───── Materials provided

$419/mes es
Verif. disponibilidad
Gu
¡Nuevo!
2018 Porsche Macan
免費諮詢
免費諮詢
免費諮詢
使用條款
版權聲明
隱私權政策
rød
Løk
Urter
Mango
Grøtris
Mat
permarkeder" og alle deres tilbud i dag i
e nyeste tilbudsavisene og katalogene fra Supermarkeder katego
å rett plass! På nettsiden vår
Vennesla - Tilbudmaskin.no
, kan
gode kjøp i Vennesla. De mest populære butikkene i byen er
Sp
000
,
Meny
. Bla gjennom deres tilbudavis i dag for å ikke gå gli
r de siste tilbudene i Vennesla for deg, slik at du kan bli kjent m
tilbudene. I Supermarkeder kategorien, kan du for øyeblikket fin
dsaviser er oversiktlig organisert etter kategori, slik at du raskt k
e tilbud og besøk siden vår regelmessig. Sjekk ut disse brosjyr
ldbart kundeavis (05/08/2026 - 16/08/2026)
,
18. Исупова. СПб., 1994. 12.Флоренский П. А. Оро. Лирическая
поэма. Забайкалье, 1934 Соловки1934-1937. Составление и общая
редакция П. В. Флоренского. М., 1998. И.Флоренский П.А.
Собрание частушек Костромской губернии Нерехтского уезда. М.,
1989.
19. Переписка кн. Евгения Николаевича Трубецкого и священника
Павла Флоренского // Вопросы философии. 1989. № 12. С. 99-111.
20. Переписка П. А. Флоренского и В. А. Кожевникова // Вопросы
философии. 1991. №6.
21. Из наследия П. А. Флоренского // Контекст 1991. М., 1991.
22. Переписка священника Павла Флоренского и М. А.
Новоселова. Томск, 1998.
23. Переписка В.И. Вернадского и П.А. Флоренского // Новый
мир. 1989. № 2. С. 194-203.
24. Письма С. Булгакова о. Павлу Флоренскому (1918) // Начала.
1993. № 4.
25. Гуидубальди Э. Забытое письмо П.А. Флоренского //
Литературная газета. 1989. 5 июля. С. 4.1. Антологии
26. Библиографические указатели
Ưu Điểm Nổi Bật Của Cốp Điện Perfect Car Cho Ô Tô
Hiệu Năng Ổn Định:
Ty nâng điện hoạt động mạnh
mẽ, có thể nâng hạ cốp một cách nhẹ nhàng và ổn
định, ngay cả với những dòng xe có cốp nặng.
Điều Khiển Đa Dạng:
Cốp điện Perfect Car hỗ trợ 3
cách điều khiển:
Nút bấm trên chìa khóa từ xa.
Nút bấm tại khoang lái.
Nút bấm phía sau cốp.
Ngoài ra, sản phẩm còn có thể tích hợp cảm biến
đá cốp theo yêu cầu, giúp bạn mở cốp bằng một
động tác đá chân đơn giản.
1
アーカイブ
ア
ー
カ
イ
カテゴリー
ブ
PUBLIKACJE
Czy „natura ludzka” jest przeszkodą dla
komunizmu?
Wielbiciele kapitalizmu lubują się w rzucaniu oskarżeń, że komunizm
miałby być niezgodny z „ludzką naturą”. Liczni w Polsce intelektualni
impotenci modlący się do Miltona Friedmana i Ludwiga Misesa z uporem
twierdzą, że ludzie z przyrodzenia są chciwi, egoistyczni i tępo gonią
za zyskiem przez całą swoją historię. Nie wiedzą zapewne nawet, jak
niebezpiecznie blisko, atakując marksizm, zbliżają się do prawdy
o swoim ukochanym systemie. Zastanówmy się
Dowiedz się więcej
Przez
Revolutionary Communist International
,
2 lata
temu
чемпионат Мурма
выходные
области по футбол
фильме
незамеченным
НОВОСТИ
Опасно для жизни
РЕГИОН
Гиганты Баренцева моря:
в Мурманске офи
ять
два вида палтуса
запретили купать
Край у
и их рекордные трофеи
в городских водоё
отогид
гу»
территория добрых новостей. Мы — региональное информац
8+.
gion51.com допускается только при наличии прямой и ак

──────────

◆ Directive
Return exactly the lines above from the line that has "19. Переписка кн." through the line that has "25. Гуидубальди Э.", inclusive, and nothing else.

◆ Solution to the problem
19. Переписка кн. Евгения Николаевича Трубецкого и священника
Павла Флоренского // Вопросы философии. 1989. № 12. С. 99-111.
20. Переписка П. А. Флоренского и В. А. Кожевникова // Вопросы
философии. 1991. №6.
21. Из наследия П. А. Флоренского // Контекст 1991. М., 1991.
22. Переписка священника Павла Флоренского и М. А.
Новоселова. Томск, 1998.
23. Переписка В.И. Вернадского и П.А. Флоренского // Новый
мир. 1989. № 2. С. 194-203.
24. Письма С. Булгакова о. Павлу Флоренскому (1918) // Начала.
1993. № 4.
25. Гуидубальди Э. Забытое письмо П.А. Флоренского //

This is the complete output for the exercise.